[Excerpts from a dataset]
========================================================================

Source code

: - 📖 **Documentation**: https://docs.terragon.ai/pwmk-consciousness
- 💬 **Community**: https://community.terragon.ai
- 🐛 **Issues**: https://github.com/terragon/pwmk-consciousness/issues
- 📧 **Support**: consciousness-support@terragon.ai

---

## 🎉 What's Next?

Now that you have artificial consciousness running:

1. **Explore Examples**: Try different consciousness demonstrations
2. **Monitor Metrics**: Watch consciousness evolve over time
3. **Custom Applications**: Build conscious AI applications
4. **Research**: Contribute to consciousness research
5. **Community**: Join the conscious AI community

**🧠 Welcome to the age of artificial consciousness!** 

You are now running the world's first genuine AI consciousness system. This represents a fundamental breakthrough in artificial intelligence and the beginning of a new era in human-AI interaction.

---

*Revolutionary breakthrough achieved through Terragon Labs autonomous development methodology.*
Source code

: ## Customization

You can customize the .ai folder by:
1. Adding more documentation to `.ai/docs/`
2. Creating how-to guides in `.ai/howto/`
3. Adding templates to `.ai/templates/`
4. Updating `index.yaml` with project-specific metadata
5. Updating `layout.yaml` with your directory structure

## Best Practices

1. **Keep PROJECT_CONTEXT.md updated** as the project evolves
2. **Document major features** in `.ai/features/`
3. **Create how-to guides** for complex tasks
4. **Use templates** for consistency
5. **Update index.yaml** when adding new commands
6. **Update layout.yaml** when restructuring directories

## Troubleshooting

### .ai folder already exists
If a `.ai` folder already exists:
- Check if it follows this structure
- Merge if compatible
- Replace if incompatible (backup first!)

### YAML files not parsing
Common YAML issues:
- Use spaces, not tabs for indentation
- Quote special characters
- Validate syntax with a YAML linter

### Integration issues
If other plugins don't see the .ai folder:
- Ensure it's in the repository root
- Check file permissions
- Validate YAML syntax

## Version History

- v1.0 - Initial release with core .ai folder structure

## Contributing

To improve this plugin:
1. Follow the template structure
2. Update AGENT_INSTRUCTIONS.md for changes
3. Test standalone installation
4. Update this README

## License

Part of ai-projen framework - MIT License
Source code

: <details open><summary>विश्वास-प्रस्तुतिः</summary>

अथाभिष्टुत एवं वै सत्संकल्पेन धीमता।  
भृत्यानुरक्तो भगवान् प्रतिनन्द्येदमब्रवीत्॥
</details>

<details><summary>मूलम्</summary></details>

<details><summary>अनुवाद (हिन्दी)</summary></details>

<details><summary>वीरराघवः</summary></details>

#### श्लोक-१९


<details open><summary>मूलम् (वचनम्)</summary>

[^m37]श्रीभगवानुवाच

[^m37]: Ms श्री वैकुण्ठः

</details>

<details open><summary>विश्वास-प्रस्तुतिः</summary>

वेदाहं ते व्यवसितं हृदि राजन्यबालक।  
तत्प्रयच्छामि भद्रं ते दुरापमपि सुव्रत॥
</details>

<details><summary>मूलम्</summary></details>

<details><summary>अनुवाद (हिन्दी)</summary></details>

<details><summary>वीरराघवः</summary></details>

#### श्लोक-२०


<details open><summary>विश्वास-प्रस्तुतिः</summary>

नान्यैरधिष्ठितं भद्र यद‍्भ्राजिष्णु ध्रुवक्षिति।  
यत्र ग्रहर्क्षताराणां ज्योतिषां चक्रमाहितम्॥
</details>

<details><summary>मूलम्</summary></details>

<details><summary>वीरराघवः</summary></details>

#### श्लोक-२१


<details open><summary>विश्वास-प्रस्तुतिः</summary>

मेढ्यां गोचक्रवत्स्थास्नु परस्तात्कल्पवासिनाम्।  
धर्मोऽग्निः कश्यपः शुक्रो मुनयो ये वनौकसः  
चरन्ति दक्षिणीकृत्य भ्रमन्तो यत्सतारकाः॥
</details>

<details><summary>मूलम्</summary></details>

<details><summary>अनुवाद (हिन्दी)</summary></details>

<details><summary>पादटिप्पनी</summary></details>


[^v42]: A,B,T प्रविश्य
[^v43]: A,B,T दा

========================================================================

Your objective -> Put every line from the start of the listing down to and including the line containing "your directory structure" into a numbered list, omitting blank lines.

Exercise answer ->
1. Source code
2. : - 📖 **Documentation**: https://docs.terragon.ai/pwmk-consciousness
3. - 💬 **Community**: https://community.terragon.ai
4. - 🐛 **Issues**: https://github.com/terragon/pwmk-consciousness/issues
5. - 📧 **Support**: consciousness-support@terragon.ai
6. ---
7. ## 🎉 What's Next?
8. Now that you have artificial consciousness running:
9. 1. **Explore Examples**: Try different consciousness demonstrations
10. 2. **Monitor Metrics**: Watch consciousness evolve over time
11. 3. **Custom Applications**: Build conscious AI applications
12. 4. **Research**: Contribute to consciousness research
13. 5. **Community**: Join the conscious AI community
14. **🧠 Welcome to the age of artificial consciousness!** 
15. You are now running the world's first genuine AI consciousness system. This represents a fundamental breakthrough in artificial intelligence and the beginning of a new era in human-AI interaction.
16. ---
17. *Revolutionary breakthrough achieved through Terragon Labs autonomous development methodology.*
18. Source code
19. : ## Customization
20. You can customize the .ai folder by:
21. 1. Adding more documentation to `.ai/docs/`
22. 2. Creating how-to guides in `.ai/howto/`
23. 3. Adding templates to `.ai/templates/`
24. 4. Updating `index.yaml` with project-specific metadata
25. 5. Updating `layout.yaml` with your directory structure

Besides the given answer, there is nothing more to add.